Now, dear reader, I see that you have two questions:
1) What the squash does this 500 days of summer involve?
2) What the deuce is up with the (plus 15 days of down time/vacation)?

Two very good questions. Here are the answers :
1) 500 days of summer is 500 days. Of summer. As in a summery attitude. Of fun. Of life. Of complete immersion in life. Of being fully involved in whatever I do. Of doing what I want to do. Of no indifference. Of following all those crazy ideas that I have in my head that are best left unfollowed. Of immersion in all the consequences of that - embarrassment, sticky situations, lots of laughter, permanent psychological damage (but hopefully no restraining orders :-) )

2) So here's the deuce. 500 days from today is Dec 16th, 2011. What kind of phase ends on Dec 16th, 2011? But if you added a standard ~2 week down time/vacation to it, we end up with a nice date like Dec 31st, 2011. Now, you see.

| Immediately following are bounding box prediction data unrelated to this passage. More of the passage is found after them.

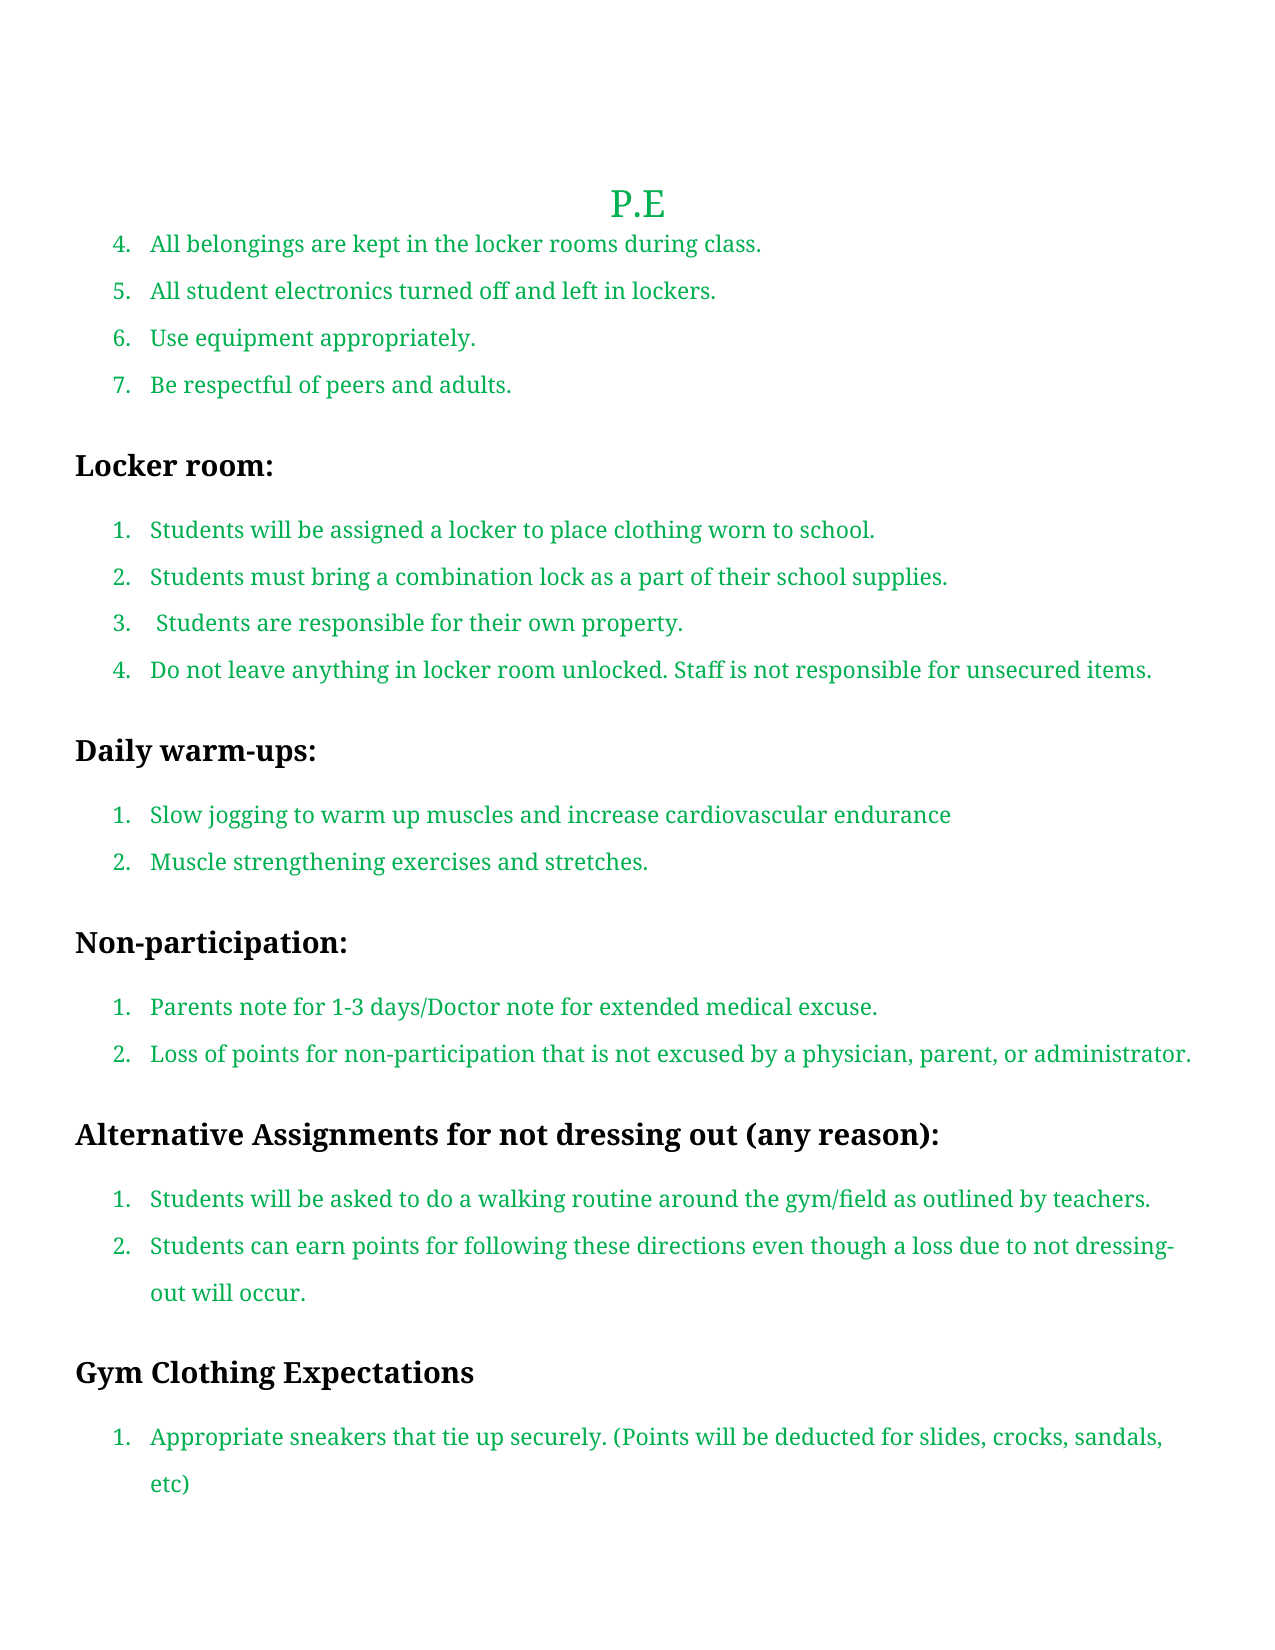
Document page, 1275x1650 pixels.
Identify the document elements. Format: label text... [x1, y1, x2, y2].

text Daily warm-ups: [75, 730, 1200, 770]
list All belongings are kept in the locker rooms during class. [112, 228, 1200, 259]
list Appropriate sneakers that tie up securely. (Points will be deducted for slides, crocks, sandals, etc) [112, 1421, 1200, 1499]
list Students will be asked to do a walking routine around the gym/field as outlined by teachers. [112, 1183, 1200, 1214]
list Be respectful of peers and adults. [112, 369, 1200, 400]
list Do not leave anything in locker room unlocked. Staff is not responsible for unsecured items. [112, 654, 1200, 686]
text Locker room: [75, 445, 1200, 484]
text Alternative Assignments for not dressing out (any reason): [75, 1114, 1200, 1153]
list out will occur. [150, 1276, 1200, 1308]
text Gym Clothing Expectations [75, 1352, 1200, 1392]
list Students must bring a combination lock as a part of their school supplies. [112, 561, 1200, 592]
list Students can earn points for following these directions even though a loss due to not dressing- [112, 1229, 1200, 1261]
list Students will be assigned a locker to place clothing worn to school. [112, 514, 1200, 545]
list All student electronics turned off and left in lockers. [112, 275, 1200, 306]
list Use equipment appropriately. [112, 322, 1200, 353]
list Muscle strengthening exercises and stretches. [112, 846, 1200, 877]
list Students are responsible for their own property. [112, 607, 1200, 639]
list Parents note for 1-3 days/Doctor note for extended medical excuse. [112, 991, 1200, 1022]
list Loss of points for non-participation that is not excused by a physician, parent, or administrator. [112, 1038, 1200, 1069]
list Slow jogging to warm up muscles and increase cardiovascular endurance [112, 799, 1200, 830]
text Non-participation: [75, 922, 1200, 962]
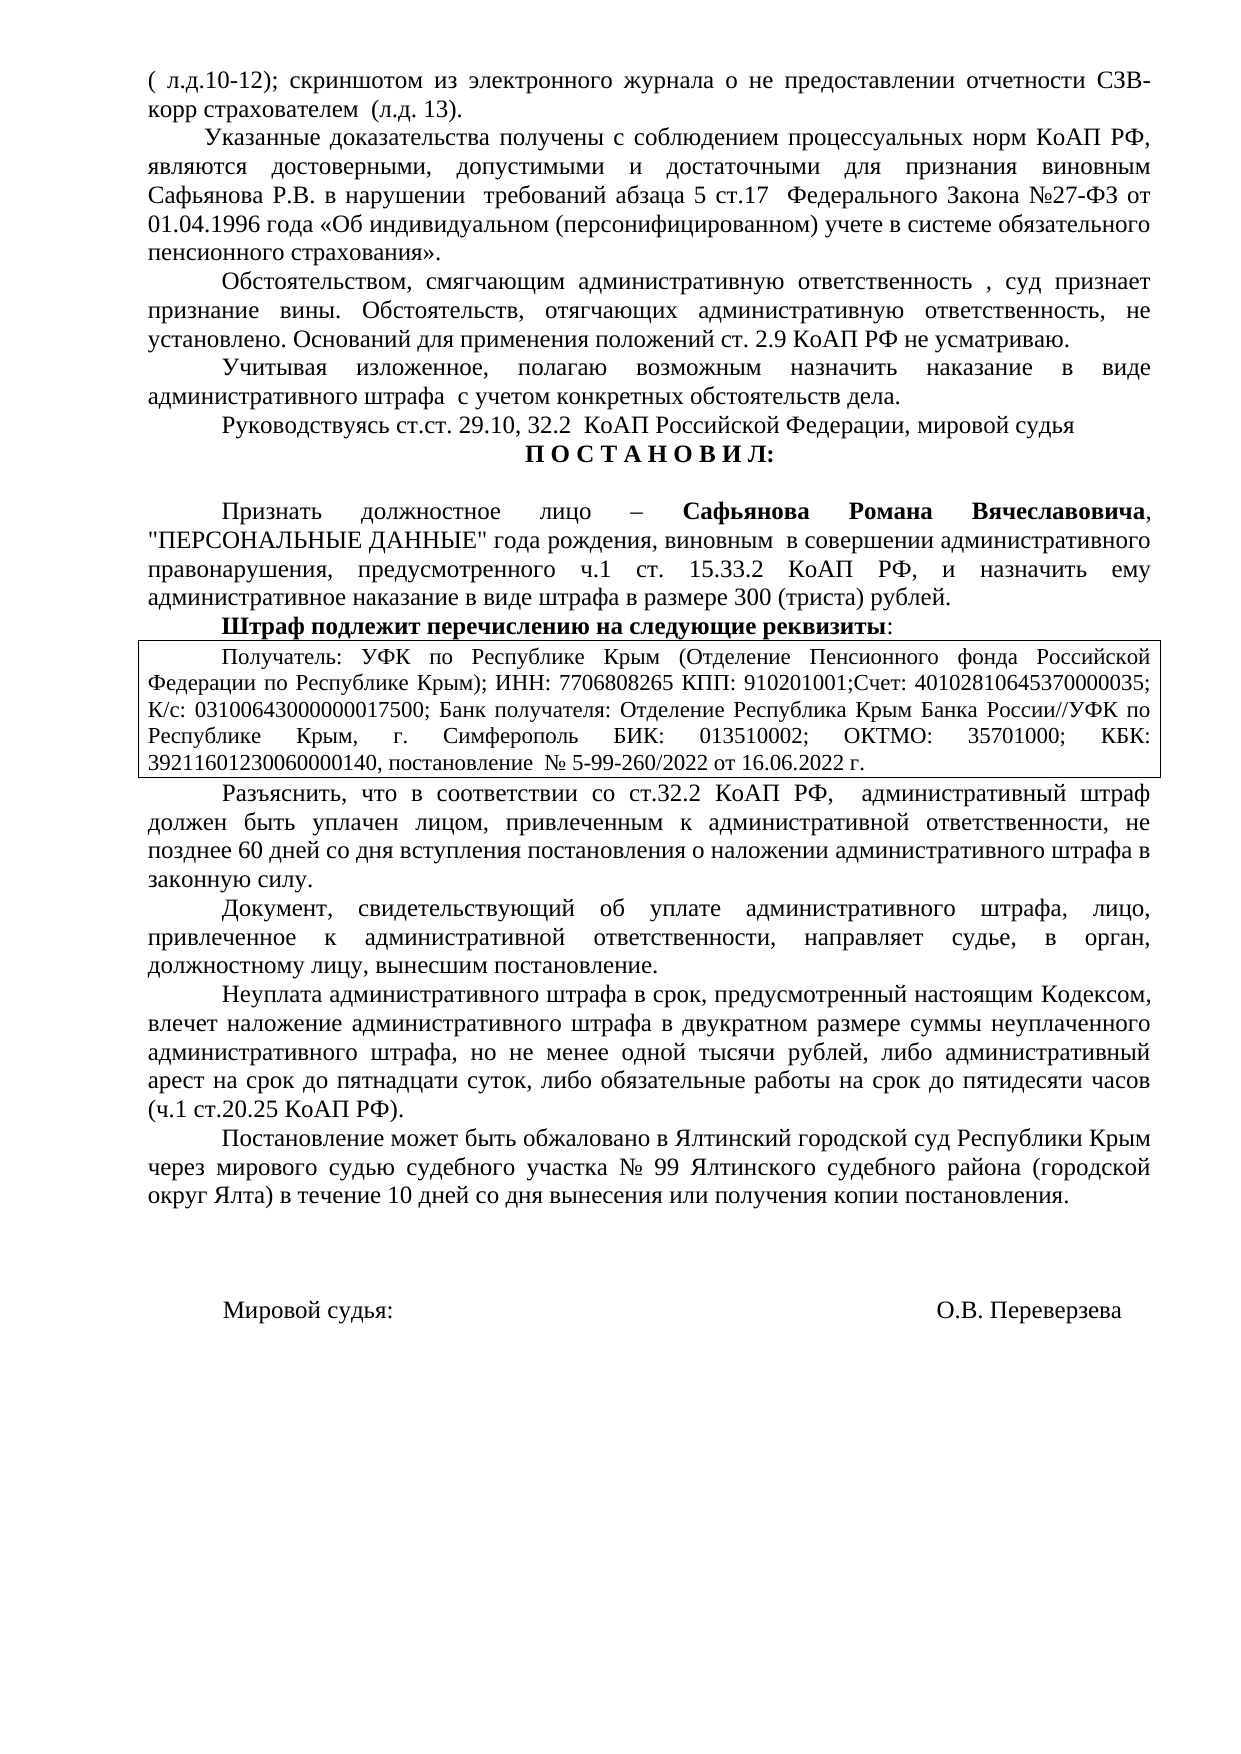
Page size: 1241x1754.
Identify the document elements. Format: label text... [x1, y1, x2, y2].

What's that? Another question? How is this phase different from the many many phases that you've tried/started before, you say? The difference lies in the fact that for the first time, this phase is not about the results. It is about the process. The journey. I don't plan to have achieved anything by Jan 1st, 2012 - except still being around, that is. And I kinda like the whole no-emphasis-on-the-results mantra.


So, there you go. That's the current status. Day 1 just ended 20 mins ago and I think it was a great start. 499 days to go (plus 15 days of down time/vacation).

What do you guys think? You think I'll make it?

Before I end this very long post, here's a random fact for the day.
Apparently Orangutons are pound-for-pound, the most (or at least one of the most) energy efficient animals around. There, I've enriched your lives in some fashion now.